Directions for this task → From the listing below, output only the lines starting at the line that has "X144560Y395500D02*" and ending at the line that has "X109599Y463098D01*", exactly as they appear, ends included.

Supplied records →
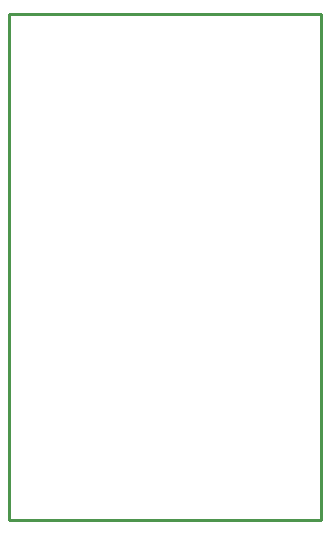
<source format=gbr>
G04 EAGLE Gerber X2 export*
%TF.Part,Single*%
%TF.FileFunction,Profile,NP*%
%TF.FilePolarity,Positive*%
%TF.GenerationSoftware,Autodesk,EAGLE,9.7.0*%
%TF.CreationDate,2022-05-08T16:05:26Z*%
G75*
%MOMM*%
%FSLAX46Y46*%
%LPD*%
%IN*%
%AMOC8*
5,1,8,0,0,1.08239X$1,22.5*%
G01*
G04 Define Apertures*
%ADD10C,0.254000*%
D10*
X17400Y12700D02*
X26437400Y12700D01*
X26437400Y42862700D01*
X17400Y42862700D01*
X17400Y12700D01*
M02*

</source>
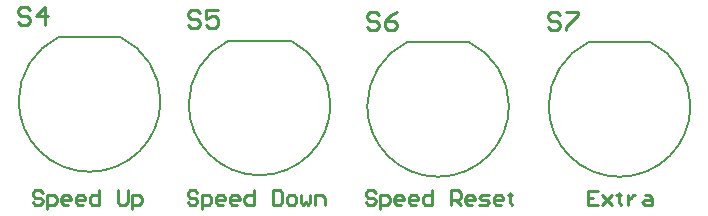
<source format=gto>
G04*
G04 #@! TF.GenerationSoftware,Altium Limited,Altium Designer,21.7.2 (23)*
G04*
G04 Layer_Color=65535*
%FSLAX25Y25*%
%MOIN*%
G70*
G04*
G04 #@! TF.SameCoordinates,8D50E169-6EBF-4F53-8ABA-2A95F56EF69C*
G04*
G04*
G04 #@! TF.FilePolarity,Positive*
G04*
G01*
G75*
%ADD10C,0.00500*%
%ADD11C,0.01000*%
D10*
X296646Y451231D02*
G03*
X283378Y429998I10356J-21234D01*
G01*
X330622Y429991D02*
G03*
X317348Y451234I-23635J0D01*
G01*
X283378Y430000D02*
G03*
X330622Y430000I23622J0D01*
G01*
X119989Y452889D02*
G03*
X106720Y431655I10356J-21234D01*
G01*
X153965Y431649D02*
G03*
X140691Y452892I-23635J0D01*
G01*
X106720Y431658D02*
G03*
X153965Y431658I23622J0D01*
G01*
X176646Y451731D02*
G03*
X163378Y430498I10356J-21234D01*
G01*
X210622Y430491D02*
G03*
X197348Y451734I-23635J0D01*
G01*
X163378Y430500D02*
G03*
X210622Y430500I23622J0D01*
G01*
X236146Y451231D02*
G03*
X222878Y429998I10356J-21234D01*
G01*
X270122Y429991D02*
G03*
X256848Y451234I-23635J0D01*
G01*
X222878Y430000D02*
G03*
X270122Y430000I23622J0D01*
G01*
X296705Y451260D02*
X317295D01*
X120047Y452917D02*
X140638D01*
X176705Y451760D02*
X197295D01*
X236205Y451260D02*
X256795D01*
D11*
X299649Y401723D02*
X296500D01*
Y397000D01*
X299649D01*
X296500Y399361D02*
X298074D01*
X301223Y400149D02*
X304372Y397000D01*
X302797Y398574D01*
X304372Y400149D01*
X301223Y397000D01*
X306733Y400936D02*
Y400149D01*
X305946D01*
X307520D01*
X306733D01*
Y397787D01*
X307520Y397000D01*
X309881Y400149D02*
Y397000D01*
Y398574D01*
X310669Y399361D01*
X311456Y400149D01*
X312243D01*
X315391D02*
X316966D01*
X317753Y399361D01*
Y397000D01*
X315391D01*
X314604Y397787D01*
X315391Y398574D01*
X317753D01*
X225649Y401010D02*
X224861Y401797D01*
X223287D01*
X222500Y401010D01*
Y400223D01*
X223287Y399436D01*
X224861D01*
X225649Y398649D01*
Y397861D01*
X224861Y397074D01*
X223287D01*
X222500Y397861D01*
X227223Y395500D02*
Y400223D01*
X229584D01*
X230371Y399436D01*
Y397861D01*
X229584Y397074D01*
X227223D01*
X234307D02*
X232733D01*
X231946Y397861D01*
Y399436D01*
X232733Y400223D01*
X234307D01*
X235094Y399436D01*
Y398649D01*
X231946D01*
X239030Y397074D02*
X237456D01*
X236669Y397861D01*
Y399436D01*
X237456Y400223D01*
X239030D01*
X239817Y399436D01*
Y398649D01*
X236669D01*
X244540Y401797D02*
Y397074D01*
X242179D01*
X241391Y397861D01*
Y399436D01*
X242179Y400223D01*
X244540D01*
X250837Y397074D02*
Y401797D01*
X253199D01*
X253986Y401010D01*
Y399436D01*
X253199Y398649D01*
X250837D01*
X252412D02*
X253986Y397074D01*
X257922D02*
X256347D01*
X255560Y397861D01*
Y399436D01*
X256347Y400223D01*
X257922D01*
X258709Y399436D01*
Y398649D01*
X255560D01*
X260283Y397074D02*
X262645D01*
X263432Y397861D01*
X262645Y398649D01*
X261070D01*
X260283Y399436D01*
X261070Y400223D01*
X263432D01*
X267367Y397074D02*
X265793D01*
X265006Y397861D01*
Y399436D01*
X265793Y400223D01*
X267367D01*
X268155Y399436D01*
Y398649D01*
X265006D01*
X270516Y401010D02*
Y400223D01*
X269729D01*
X271303D01*
X270516D01*
Y397861D01*
X271303Y397074D01*
X166149Y401010D02*
X165361Y401797D01*
X163787D01*
X163000Y401010D01*
Y400223D01*
X163787Y399436D01*
X165361D01*
X166149Y398649D01*
Y397861D01*
X165361Y397074D01*
X163787D01*
X163000Y397861D01*
X167723Y395500D02*
Y400223D01*
X170084D01*
X170871Y399436D01*
Y397861D01*
X170084Y397074D01*
X167723D01*
X174807D02*
X173233D01*
X172446Y397861D01*
Y399436D01*
X173233Y400223D01*
X174807D01*
X175594Y399436D01*
Y398649D01*
X172446D01*
X179530Y397074D02*
X177956D01*
X177169Y397861D01*
Y399436D01*
X177956Y400223D01*
X179530D01*
X180317Y399436D01*
Y398649D01*
X177169D01*
X185040Y401797D02*
Y397074D01*
X182679D01*
X181892Y397861D01*
Y399436D01*
X182679Y400223D01*
X185040D01*
X191337Y401797D02*
Y397074D01*
X193699D01*
X194486Y397861D01*
Y401010D01*
X193699Y401797D01*
X191337D01*
X196847Y397074D02*
X198422D01*
X199209Y397861D01*
Y399436D01*
X198422Y400223D01*
X196847D01*
X196060Y399436D01*
Y397861D01*
X196847Y397074D01*
X200783Y400223D02*
Y397861D01*
X201570Y397074D01*
X202357Y397861D01*
X203145Y397074D01*
X203932Y397861D01*
Y400223D01*
X205506Y397074D02*
Y400223D01*
X207867D01*
X208654Y399436D01*
Y397074D01*
X114649Y401010D02*
X113861Y401797D01*
X112287D01*
X111500Y401010D01*
Y400223D01*
X112287Y399436D01*
X113861D01*
X114649Y398649D01*
Y397861D01*
X113861Y397074D01*
X112287D01*
X111500Y397861D01*
X116223Y395500D02*
Y400223D01*
X118584D01*
X119371Y399436D01*
Y397861D01*
X118584Y397074D01*
X116223D01*
X123307D02*
X121733D01*
X120946Y397861D01*
Y399436D01*
X121733Y400223D01*
X123307D01*
X124094Y399436D01*
Y398649D01*
X120946D01*
X128030Y397074D02*
X126456D01*
X125669Y397861D01*
Y399436D01*
X126456Y400223D01*
X128030D01*
X128817Y399436D01*
Y398649D01*
X125669D01*
X133540Y401797D02*
Y397074D01*
X131179D01*
X130392Y397861D01*
Y399436D01*
X131179Y400223D01*
X133540D01*
X139837Y401797D02*
Y397861D01*
X140624Y397074D01*
X142199D01*
X142986Y397861D01*
Y401797D01*
X144560Y395500D02*
Y400223D01*
X146922D01*
X147709Y399436D01*
Y397861D01*
X146922Y397074D01*
X144560D01*
X287299Y460398D02*
X286299Y461398D01*
X284300D01*
X283300Y460398D01*
Y459399D01*
X284300Y458399D01*
X286299D01*
X287299Y457399D01*
Y456400D01*
X286299Y455400D01*
X284300D01*
X283300Y456400D01*
X289298Y461398D02*
X293297D01*
Y460398D01*
X289298Y456400D01*
Y455400D01*
X226799Y460398D02*
X225799Y461398D01*
X223800D01*
X222800Y460398D01*
Y459399D01*
X223800Y458399D01*
X225799D01*
X226799Y457399D01*
Y456400D01*
X225799Y455400D01*
X223800D01*
X222800Y456400D01*
X232797Y461398D02*
X230797Y460398D01*
X228798Y458399D01*
Y456400D01*
X229798Y455400D01*
X231797D01*
X232797Y456400D01*
Y457399D01*
X231797Y458399D01*
X228798D01*
X167299Y460898D02*
X166299Y461898D01*
X164300D01*
X163300Y460898D01*
Y459899D01*
X164300Y458899D01*
X166299D01*
X167299Y457899D01*
Y456900D01*
X166299Y455900D01*
X164300D01*
X163300Y456900D01*
X173297Y461898D02*
X169298D01*
Y458899D01*
X171297Y459899D01*
X172297D01*
X173297Y458899D01*
Y456900D01*
X172297Y455900D01*
X170298D01*
X169298Y456900D01*
X110599Y462098D02*
X109599Y463098D01*
X107600D01*
X106600Y462098D01*
Y461099D01*
X107600Y460099D01*
X109599D01*
X110599Y459099D01*
Y458100D01*
X109599Y457100D01*
X107600D01*
X106600Y458100D01*
X115597Y457100D02*
Y463098D01*
X112598Y460099D01*
X116597D01*
M02*

</source>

Worked solution →
X144560Y395500D02*
Y400223D01*
X146922D01*
X147709Y399436D01*
Y397861D01*
X146922Y397074D01*
X144560D01*
X287299Y460398D02*
X286299Y461398D01*
X284300D01*
X283300Y460398D01*
Y459399D01*
X284300Y458399D01*
X286299D01*
X287299Y457399D01*
Y456400D01*
X286299Y455400D01*
X284300D01*
X283300Y456400D01*
X289298Y461398D02*
X293297D01*
Y460398D01*
X289298Y456400D01*
Y455400D01*
X226799Y460398D02*
X225799Y461398D01*
X223800D01*
X222800Y460398D01*
Y459399D01*
X223800Y458399D01*
X225799D01*
X226799Y457399D01*
Y456400D01*
X225799Y455400D01*
X223800D01*
X222800Y456400D01*
X232797Y461398D02*
X230797Y460398D01*
X228798Y458399D01*
Y456400D01*
X229798Y455400D01*
X231797D01*
X232797Y456400D01*
Y457399D01*
X231797Y458399D01*
X228798D01*
X167299Y460898D02*
X166299Y461898D01*
X164300D01*
X163300Y460898D01*
Y459899D01*
X164300Y458899D01*
X166299D01*
X167299Y457899D01*
Y456900D01*
X166299Y455900D01*
X164300D01*
X163300Y456900D01*
X173297Y461898D02*
X169298D01*
Y458899D01*
X171297Y459899D01*
X172297D01*
X173297Y458899D01*
Y456900D01*
X172297Y455900D01*
X170298D01*
X169298Y456900D01*
X110599Y462098D02*
X109599Y463098D01*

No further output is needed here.